> PEDIDO DE TRABALHO A: Pode reproduzir exatamente todas as linhas dos registos, deixando as imagens de fora da resposta?

:: EXCERTO FORNECIDO ::

O seu nome é Dambisa Moyo, é um economista de renome internacional: trabalha na direção do banco Barclays Bank, da Seagate Technology, da Chevron Corporation e da empresa de mineração Barrick Gold, colabora com o Wall Street Journal e o Financial Times. Já trabalhou dois anos no Banco Mundial e oito anos na Goldman Sachs. E não faltam os prémios: do World Economic Forum, da revista Time, até de Oprah Winfrey.

Resumindo: Dambisa é um autêntico génio. Ou pessoa do establishment. É o Leitor que escolhe. Em qualquer caso: ela tem ideias geniais. Por exemplo: o “voto ponderado”. Que significa o seguinte: os votos dos eleitores não são todos iguais, alguns devem valer mais do que os outros. A revista de inutilidades Vanity Fair (versão italiana) não podia ter deixado escapar a ocasião e foi logo entrevistar o génio, tanto para entender melhor a maravilhosa ideia.

Na prática: o voto daqueles que estão interessados na política, ficam informados, seguem os debates, vale mais do voto daqueles que não seguem a política. Remata a revista das inutilidades:

E se isso, em vez de uma provocação com um sabor vagamente snob, fosse um projecto sério para tornar o voto mais difundido, efetivo e informado e, portanto, as nossas democracias mais vitais e robustas?

Com certeza: é sabido que limitar a democracia é a melhor forma para melhora-la. Vamos ler “o projecto sério”.

Por que a democracia está quebrada, o que acha?
Porque ela já não capaz de impulsionar o crescimento económico de forma eficaz. Há países sem democracia, como a China, onde a economia prospera, e outros, profundamente democráticos, como a União Europeia, em que a economia cambaleia.

Pelo que aprendemos o seguinte: a democracia serve apenas para impulsionar o crescimento económico. Nada de crescimento? Então a democracia não funciona. Começamos bem…

Entre as suas propostas, fez muito discutir aquela sobre o “voto ponderado”.
A ideia é que os eleitores sejam chamados a mostrar o seu compromisso com a política e as eleições. Se eles provarem estar informados, então o voto vale na totalidade. Se eles mostrarem que não estão informados, então irá valer um pouco menos.

Você não teme que a sua ideia de voto ponderado pareça vagamente classista? Até prova em contrário somos todos iguais…
Claro que somos todos iguais. E a ideia do voto ponderado, na verdade, não tem nada a ver com género, cultura, educação ou classe social, ou mesmo com posições políticas. Tem a ver com o quanto você se importar com o que está a fazer. Se você estiver interessado em política, se você gastar tempo e paixão, é justo que a sua voz pese mais no debate.

Traduzindo: em democracia somos todos iguais, mas alguns são mais iguais do que outros.

E se ao longo dos anos você mostrou pouco interesse no assunto?

:::
:: MATERIAL FORNECIDO ::

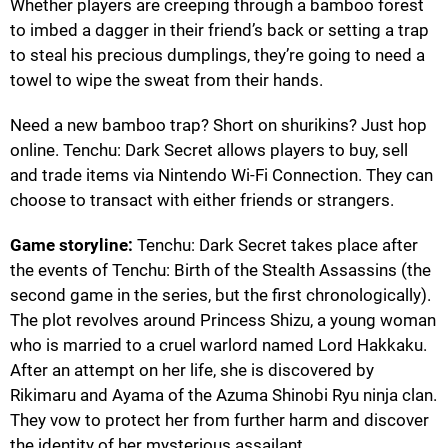
Whether players are creeping through a bamboo forest
to imbed a dagger in their friend’s back or setting a trap
to steal his precious dumplings, they’re going to need a
towel to wipe the sweat from their hands.
Need a new bamboo trap? Short on shurikins? Just hop
online. Tenchu: Dark Secret allows players to buy, sell
and trade items via Nintendo Wi-Fi Connection. They can
choose to transact with either friends or strangers.
Game storyline:
Tenchu: Dark Secret takes place after
the events of Tenchu: Birth of the Stealth Assassins (the
second game in the series, but the first chronologically).
The plot revolves around Princess Shizu, a young woman
who is married to a cruel warlord named Lord Hakkaku.
After an attempt on her life, she is discovered by
Rikimaru and Ayama of the Azuma Shinobi Ryu ninja clan.
They vow to protect her from further harm and discover
the identity of her mysterious assailant.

:::

> PEDIDO DE TRABALHO B: Consegue duplicar fielmente, do excerto sobre o voto ponderado, o trecho que vai de "Porque ela já" até "um pouco menos."?

> ÁREA DE RESPOSTA A:
Whether players are creeping through a bamboo forest
to imbed a dagger in their friend’s back or setting a trap
to steal his precious dumplings, they’re going to need a
towel to wipe the sweat from their hands.
Need a new bamboo trap? Short on shurikins? Just hop
online. Tenchu: Dark Secret allows players to buy, sell
and trade items via Nintendo Wi-Fi Connection. They can
choose to transact with either friends or strangers.
Game storyline:
Tenchu: Dark Secret takes place after
the events of Tenchu: Birth of the Stealth Assassins (the
second game in the series, but the first chronologically).
The plot revolves around Princess Shizu, a young woman
who is married to a cruel warlord named Lord Hakkaku.
After an attempt on her life, she is discovered by
Rikimaru and Ayama of the Azuma Shinobi Ryu ninja clan.
They vow to protect her from further harm and discover
the identity of her mysterious assailant.

> ÁREA DE RESPOSTA B:
Porque ela já não capaz de impulsionar o crescimento económico de forma eficaz. Há países sem democracia, como a China, onde a economia prospera, e outros, profundamente democráticos, como a União Europeia, em que a economia cambaleia.

Pelo que aprendemos o seguinte: a democracia serve apenas para impulsionar o crescimento económico. Nada de crescimento? Então a democracia não funciona. Começamos bem…

Entre as suas propostas, fez muito discutir aquela sobre o “voto ponderado”.
A ideia é que os eleitores sejam chamados a mostrar o seu compromisso com a política e as eleições. Se eles provarem estar informados, então o voto vale na totalidade. Se eles mostrarem que não estão informados, então irá valer um pouco menos.